Of course, when it comes to "Anyone But You," it helps that the man looks good in trunks too. 

So it goes that Powell's ability to slip smoothly between tones and genres, from the mirth of "Everybody Wants Some!!" to the melancholy of "Apollo 10 1/2," has resulted in his latest Richard Linklater vehicle: "Hit Man," which hits Netflix on Friday and sees Powell employing a kaleidoscope of exaggerated personality traits and character disguises for his fellow Texan filmmaker. 

The movie, which has been highly anticipated in the film community ever since premiering to strong reviews in Venice last year, also comes at a time of peak industry popularity for Powell—he's graced the cover of The Hollywood Reporter, shown uncommon maturity in discussing the roles he's turned down, and revved up the next stage of his career by joining remakes of Warren Beatty classics and dystopian action flicks, among other projects.
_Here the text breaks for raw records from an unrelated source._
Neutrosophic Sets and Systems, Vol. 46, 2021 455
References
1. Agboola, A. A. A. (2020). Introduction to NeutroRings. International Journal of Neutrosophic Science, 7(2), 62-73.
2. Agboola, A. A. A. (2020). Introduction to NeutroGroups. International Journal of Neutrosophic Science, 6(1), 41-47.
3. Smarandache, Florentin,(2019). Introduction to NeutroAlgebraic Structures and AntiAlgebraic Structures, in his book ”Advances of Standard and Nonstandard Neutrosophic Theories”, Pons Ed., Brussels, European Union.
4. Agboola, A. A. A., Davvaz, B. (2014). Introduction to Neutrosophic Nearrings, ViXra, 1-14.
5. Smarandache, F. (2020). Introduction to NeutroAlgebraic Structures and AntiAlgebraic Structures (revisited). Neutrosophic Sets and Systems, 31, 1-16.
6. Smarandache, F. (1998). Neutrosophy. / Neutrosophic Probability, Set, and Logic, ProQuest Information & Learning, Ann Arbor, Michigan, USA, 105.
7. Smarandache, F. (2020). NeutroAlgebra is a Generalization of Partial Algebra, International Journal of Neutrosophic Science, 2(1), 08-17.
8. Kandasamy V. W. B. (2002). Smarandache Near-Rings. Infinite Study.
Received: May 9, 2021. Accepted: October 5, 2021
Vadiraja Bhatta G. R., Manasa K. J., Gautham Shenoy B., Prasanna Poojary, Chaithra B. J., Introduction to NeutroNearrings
A TV comedy based on an Eli Manning sketch? Why not?

Suffice to say, so long as the critical buzz gets eyes to Netflix on "Hit Man's" opening weekend, it has the potential to launch Powell into an upper tier of young Hollywood stardom currently occupied by the likes of Timothée Chalamet and Austin Butler. And if it doesn't? Well, we're less than two months away from his other major summer starring role: a little movie with breakout box office potential called "Twisters."